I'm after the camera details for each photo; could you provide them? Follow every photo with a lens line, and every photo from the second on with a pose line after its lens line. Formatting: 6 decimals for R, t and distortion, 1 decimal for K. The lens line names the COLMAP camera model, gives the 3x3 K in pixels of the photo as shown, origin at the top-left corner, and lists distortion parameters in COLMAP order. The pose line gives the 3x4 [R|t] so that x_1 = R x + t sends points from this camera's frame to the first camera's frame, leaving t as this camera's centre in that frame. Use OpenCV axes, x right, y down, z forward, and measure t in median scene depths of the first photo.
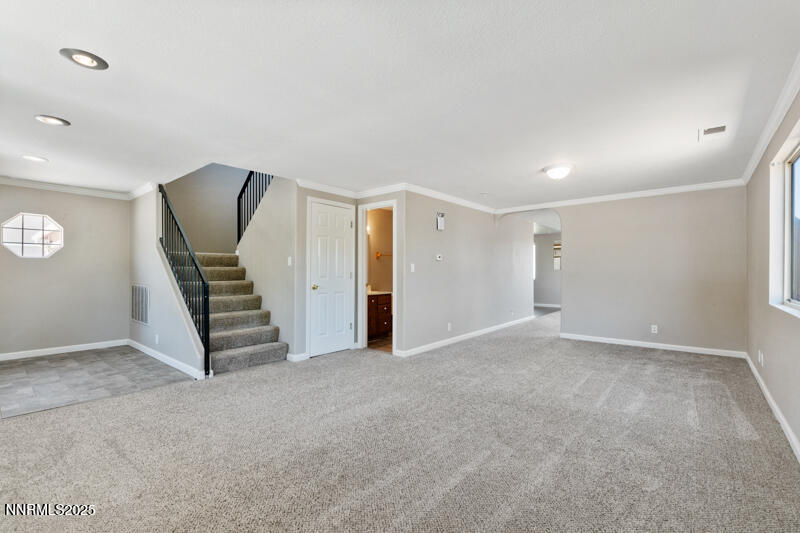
lens RADIAL K [[348.1, 0, 401.1], [0, 348.1, 264.8], [0, 0, 1]] dist [0.003246, 0.000092]
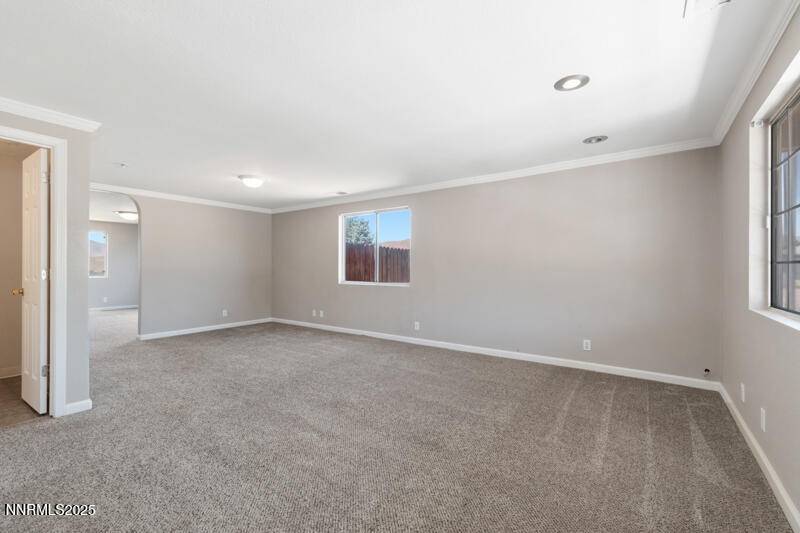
lens RADIAL K [[335.4, 0, 397.9], [0, 335.4, 266.4], [0, 0, 1]] dist [0.000087, -0.000041]
pose [[-0.040113, 0.000426, 0.999195, -0.759566], [-0.016724, 0.999860, -0.001097, 0.007707], [-0.999055, -0.016755, -0.040100, 0.614977]]
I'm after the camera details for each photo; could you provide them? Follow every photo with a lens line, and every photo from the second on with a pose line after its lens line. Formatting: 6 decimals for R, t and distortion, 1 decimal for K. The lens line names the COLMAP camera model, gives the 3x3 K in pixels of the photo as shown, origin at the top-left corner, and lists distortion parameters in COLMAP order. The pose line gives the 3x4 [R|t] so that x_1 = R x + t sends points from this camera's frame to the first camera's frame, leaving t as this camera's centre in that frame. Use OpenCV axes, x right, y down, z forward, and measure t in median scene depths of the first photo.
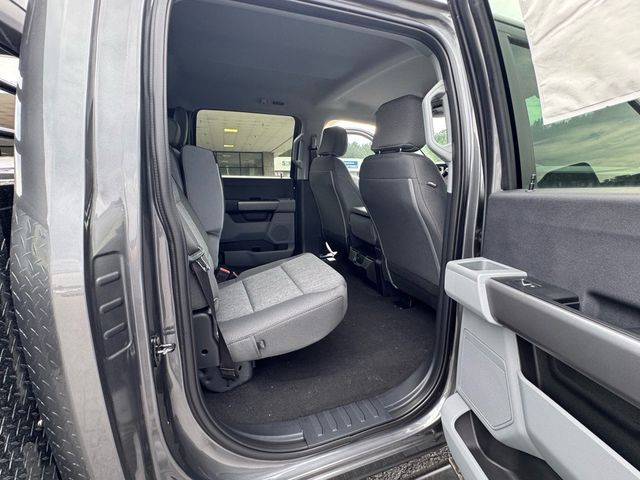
lens RADIAL K [[297.5, 0, 320.0], [0, 297.5, 240.0], [0, 0, 1]] dist [0.000670, -0.000431]
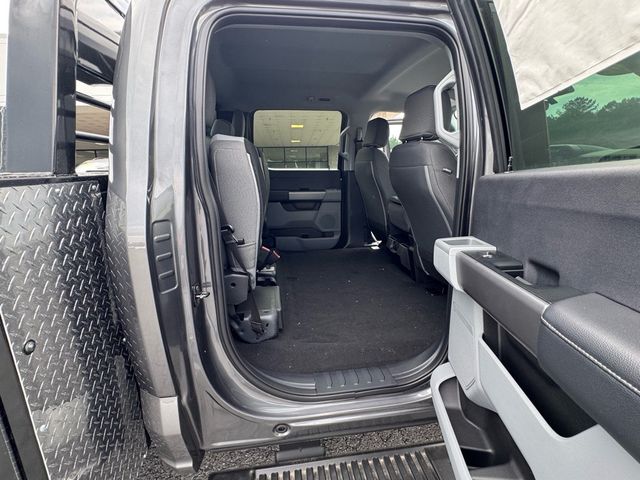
lens RADIAL K [[297.5, 0, 320.0], [0, 297.5, 240.0], [0, 0, 1]] dist [0.000670, -0.000431]
pose [[0.976337, 0.029660, -0.214212, 0.197347], [-0.024991, 0.999388, 0.024471, 0.047907], [0.214807, -0.018538, 0.976481, -0.138870]]
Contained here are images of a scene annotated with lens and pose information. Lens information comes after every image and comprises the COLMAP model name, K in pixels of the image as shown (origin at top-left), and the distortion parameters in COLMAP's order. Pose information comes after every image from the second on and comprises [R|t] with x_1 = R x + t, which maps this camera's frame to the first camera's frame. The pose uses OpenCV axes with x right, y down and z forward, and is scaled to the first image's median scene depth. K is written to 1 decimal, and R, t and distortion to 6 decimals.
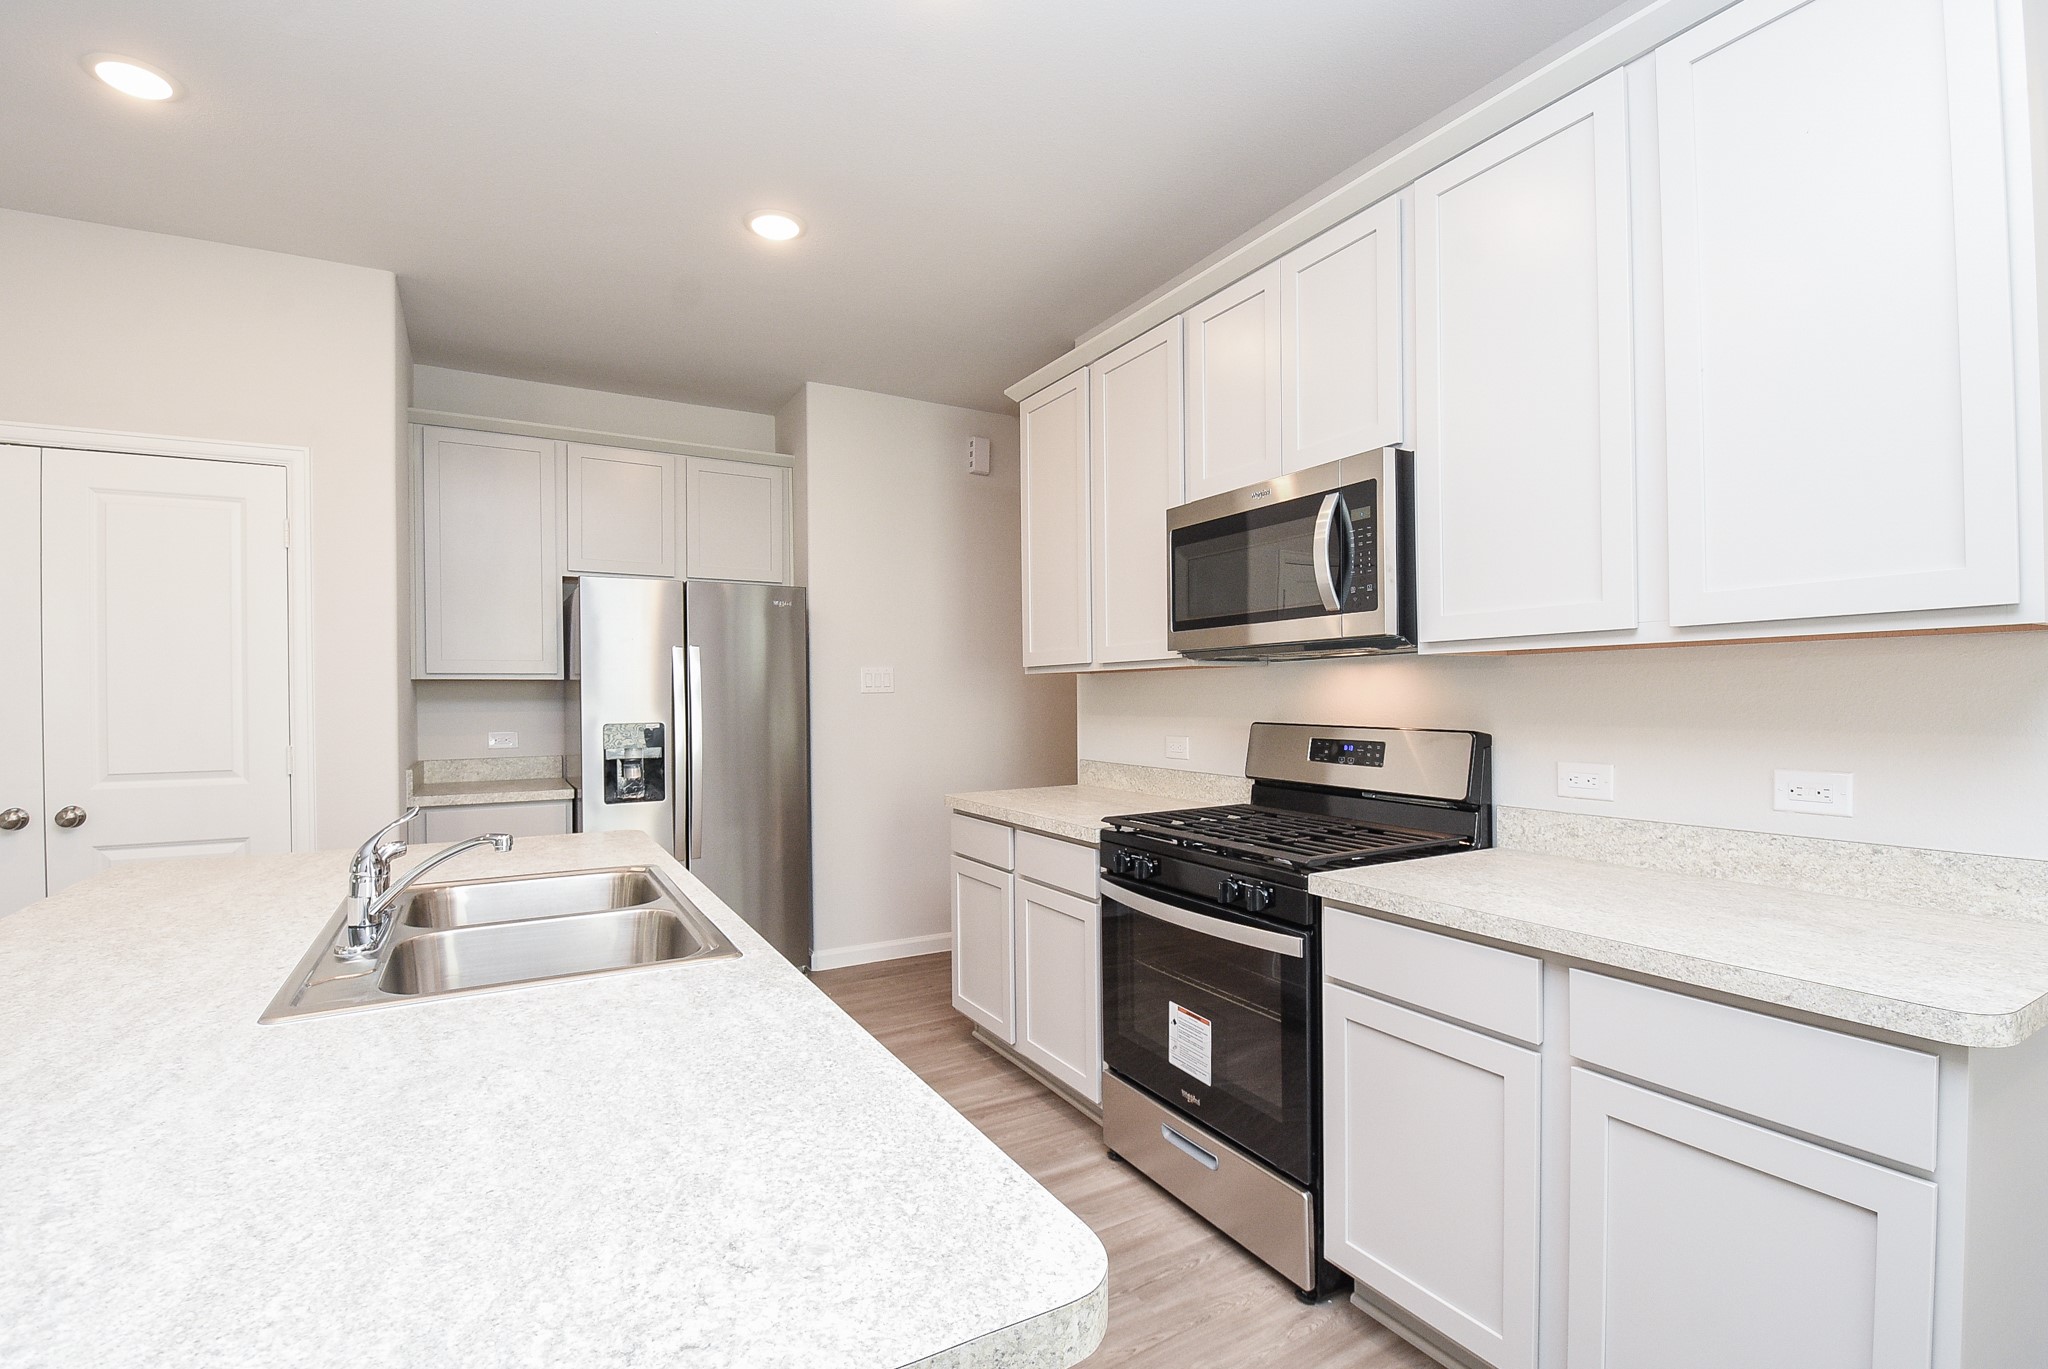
lens RADIAL K [[930.8, 0, 1018.4], [0, 930.8, 685.1], [0, 0, 1]] dist [-0.001444, -0.007185]
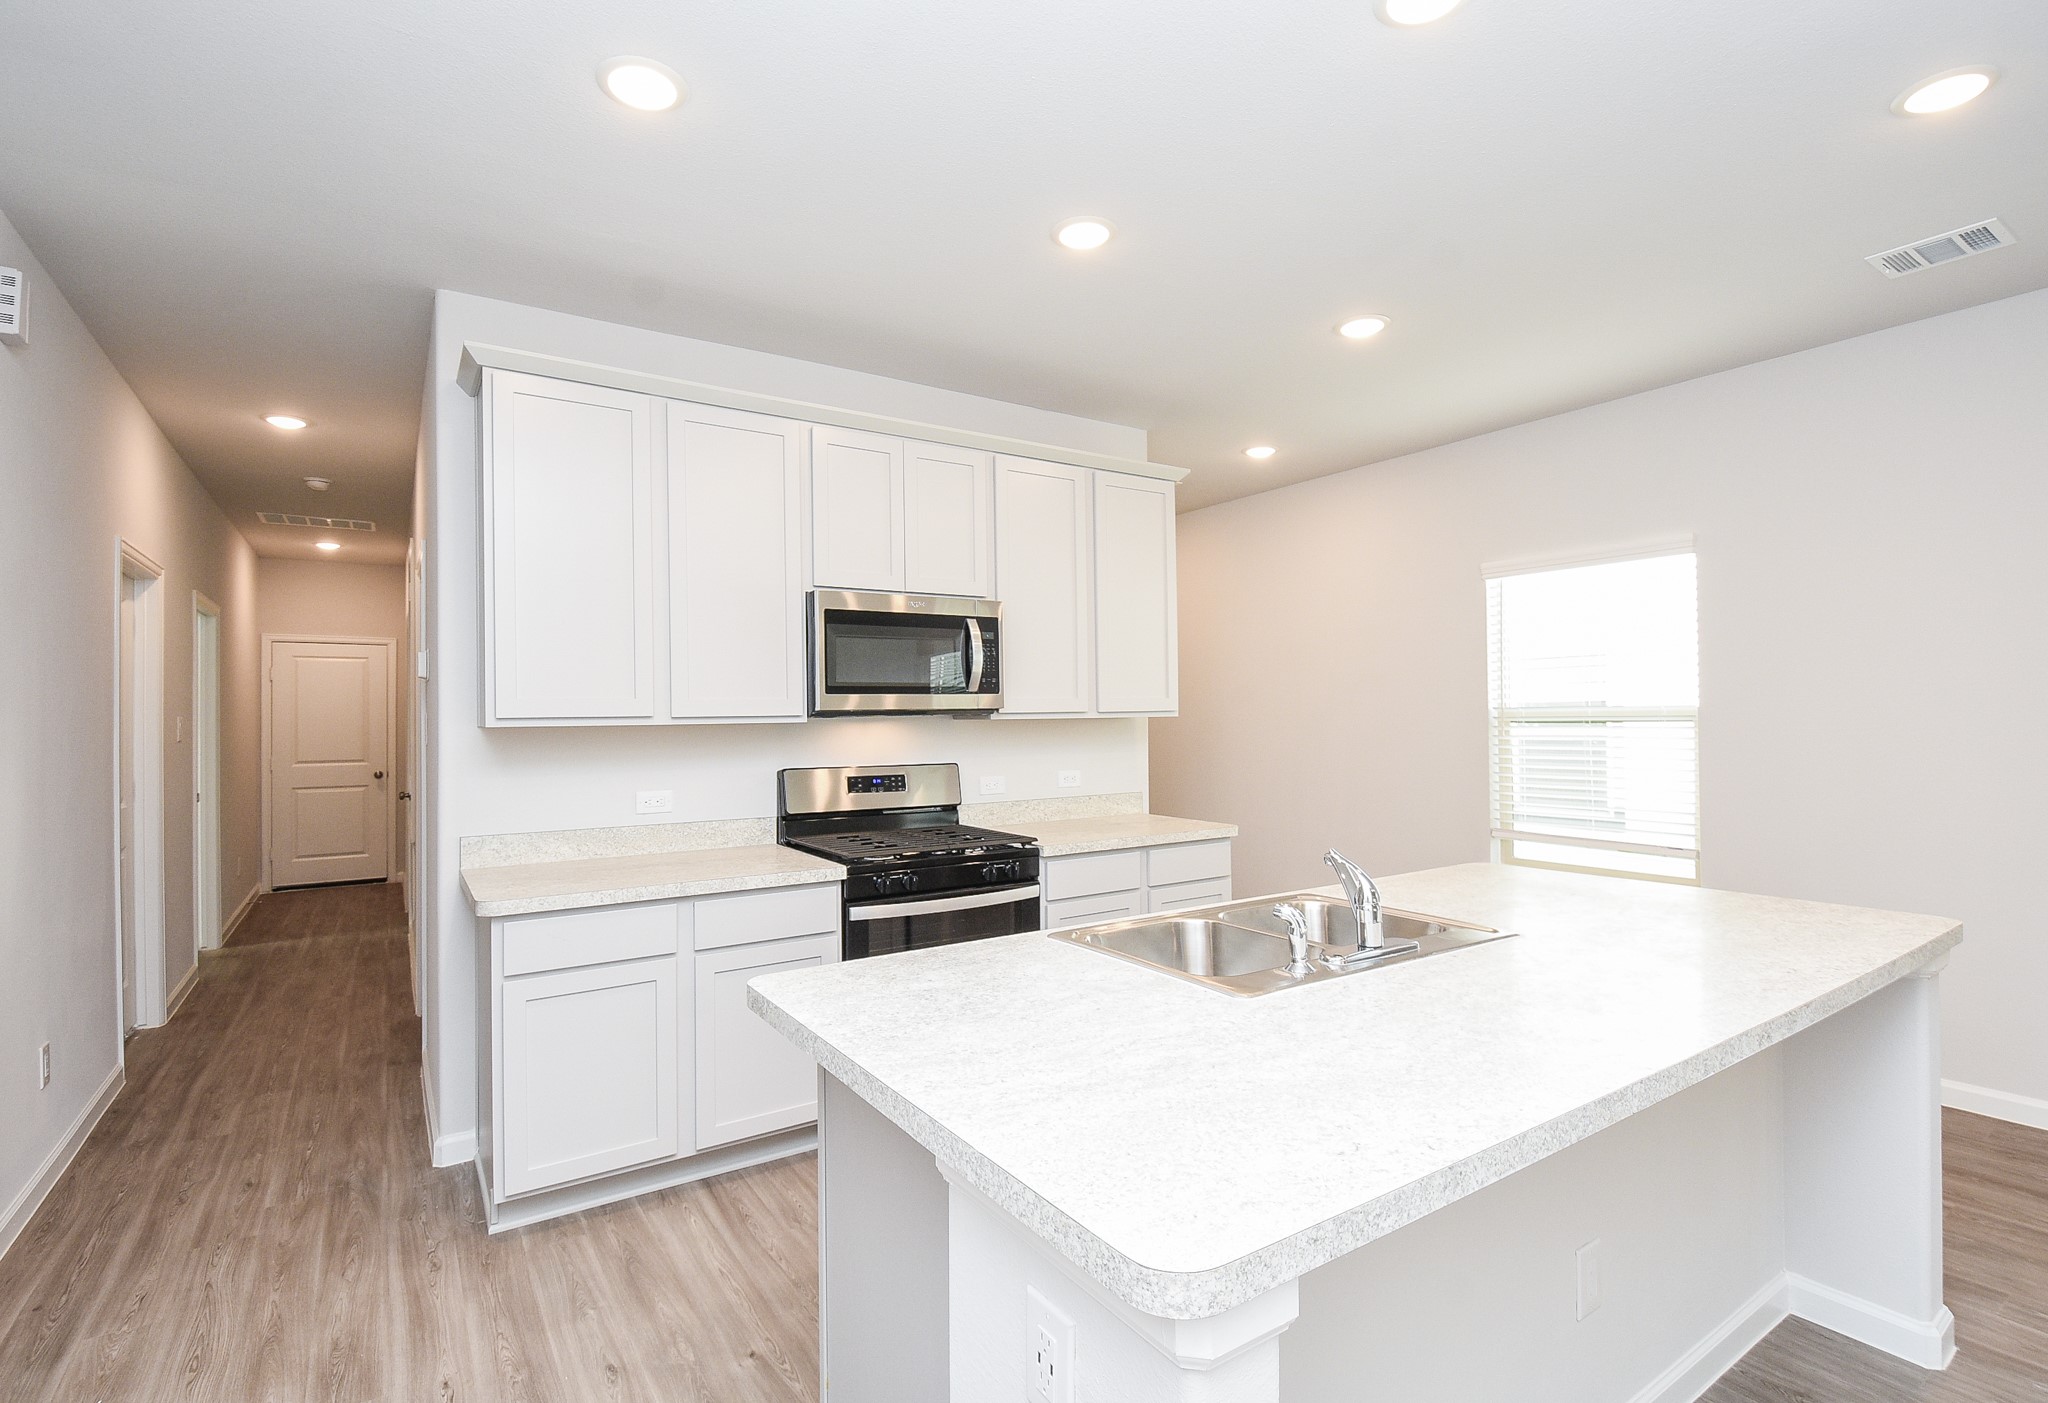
lens RADIAL K [[941.3, 0, 978.7], [0, 941.3, 700.3], [0, 0, 1]] dist [0.024471, -0.025460]
pose [[-0.041683, 0.025957, 0.998794, -1.123247], [0.001902, 0.999663, -0.025900, -0.019277], [-0.999129, 0.000820, -0.041718, 0.918649]]
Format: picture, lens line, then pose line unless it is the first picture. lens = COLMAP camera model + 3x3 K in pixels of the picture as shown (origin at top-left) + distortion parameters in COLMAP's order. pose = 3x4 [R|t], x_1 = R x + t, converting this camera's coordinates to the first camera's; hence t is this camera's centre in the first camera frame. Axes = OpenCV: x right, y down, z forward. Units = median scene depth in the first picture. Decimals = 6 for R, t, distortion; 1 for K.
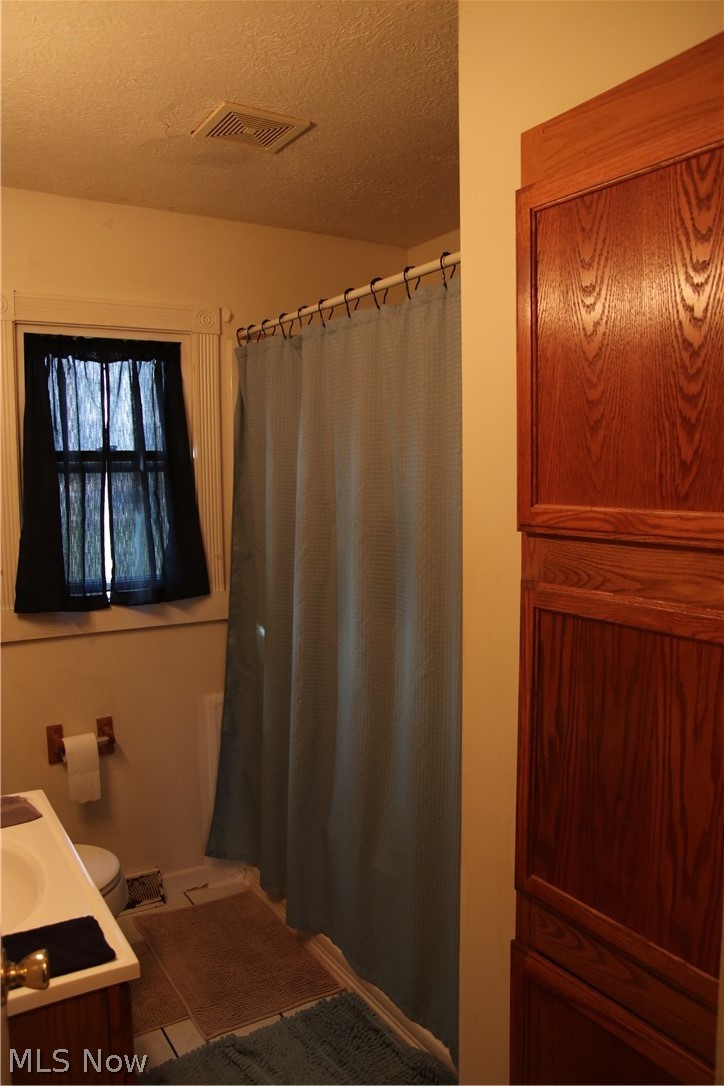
lens RADIAL K [[820.9, 0, 361.6], [0, 820.9, 557.5], [0, 0, 1]] dist [-0.131451, 0.106103]
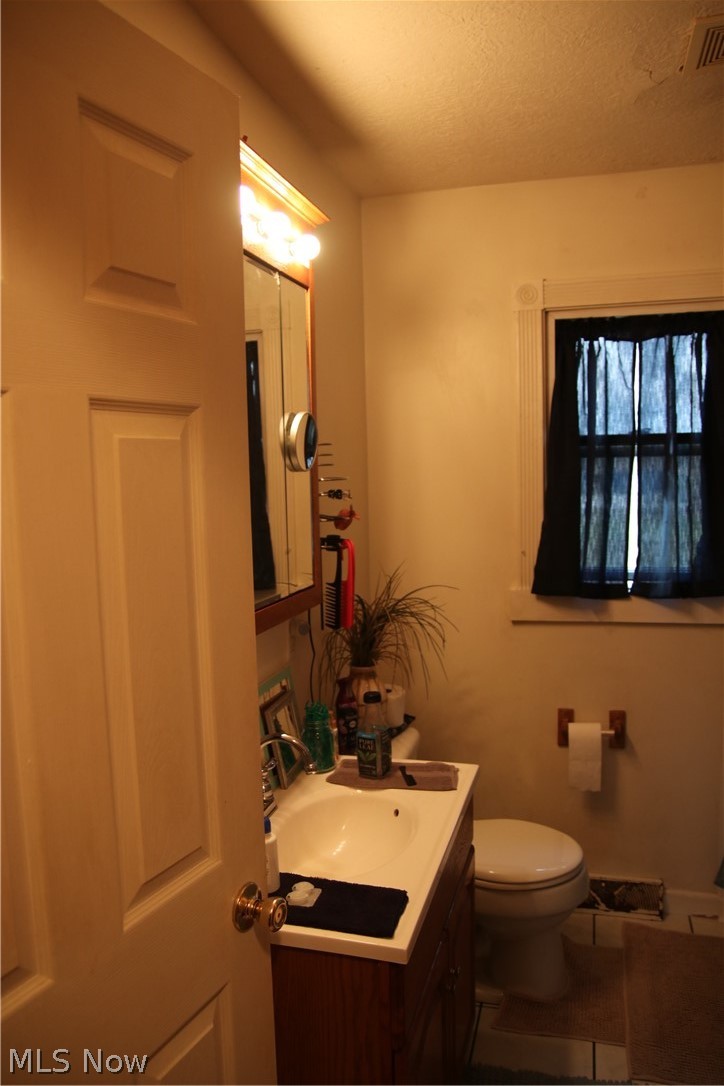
--
### Task details
All lines above between the line that contains "Format: picture, lens" and the last line of the entries, both included, must be transcribed exactly. No pictures are to appear.

### Result
Format: picture, lens line, then pose line unless it is the first picture. lens = COLMAP camera model + 3x3 K in pixels of the picture as shown (origin at top-left) + distortion parameters in COLMAP's order. pose = 3x4 [R|t], x_1 = R x + t, converting this camera's coordinates to the first camera's; hence t is this camera's centre in the first camera frame. Axes = OpenCV: x right, y down, z forward. Units = median scene depth in the first picture. Decimals = 6 for R, t, distortion; 1 for K.
lens RADIAL K [[820.9, 0, 361.6], [0, 820.9, 557.5], [0, 0, 1]] dist [-0.131451, 0.106103]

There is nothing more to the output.